_What is being asked_: For each entry below, please return its exact wording and leave out any picture.

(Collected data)
▶
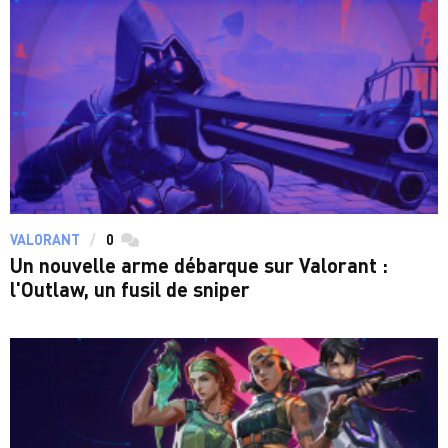
VALORANT
0
commentaires
Un nouvelle arme débarque sur Valorant :
l'Outlaw, un fusil de sniper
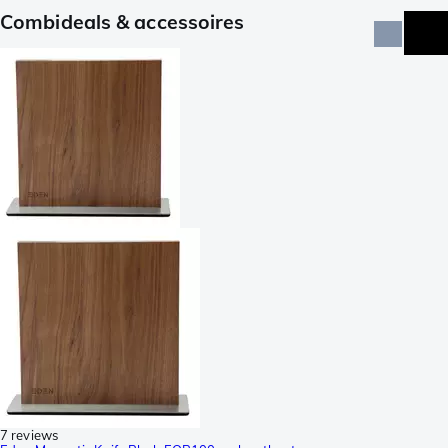
Combideals & accessoires
7 reviews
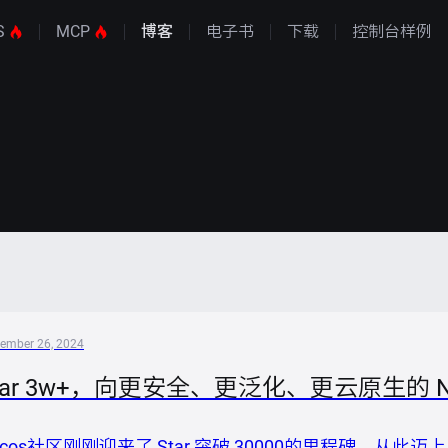
S
MCP
博客
电子书
下载
控制台样例
ember 26, 2024
tar 3w+，向更安全、更泛化、更云原生的 Na
acos社区刚刚迎来了 Star 突破 30000的里程碑，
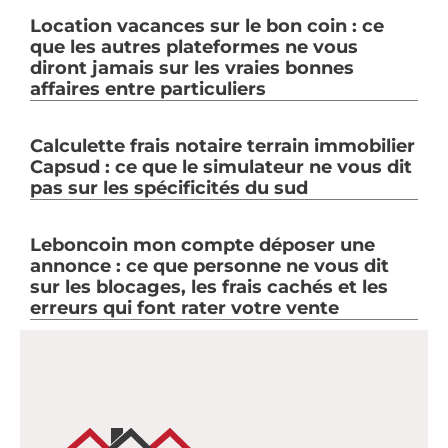
Location vacances sur le bon coin : ce
que les autres plateformes ne vous
diront jamais sur les vraies bonnes
affaires entre particuliers
Calculette frais notaire terrain immobilier
Capsud : ce que le simulateur ne vous dit
pas sur les spécificités du sud
Leboncoin mon compte déposer une
annonce : ce que personne ne vous dit
sur les blocages, les frais cachés et les
erreurs qui font rater votre vente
◀
_The answer_:
VALORANT
0
commentaires
Un nouvelle arme débarque sur Valorant :
l'Outlaw, un fusil de sniper
Combideals & accessoires
7 reviews
S
MCP
博客
电子书
下载
控制台样例
ember 26, 2024
tar 3w+，向更安全、更泛化、更云原生的 Na
acos社区刚刚迎来了 Star 突破 30000的里程碑，
Location vacances sur le bon coin : ce
que les autres plateformes ne vous
diront jamais sur les vraies bonnes
affaires entre particuliers
Calculette frais notaire terrain immobilier
Capsud : ce que le simulateur ne vous dit
pas sur les spécificités du sud
Leboncoin mon compte déposer une
annonce : ce que personne ne vous dit
sur les blocages, les frais cachés et les
erreurs qui font rater votre vente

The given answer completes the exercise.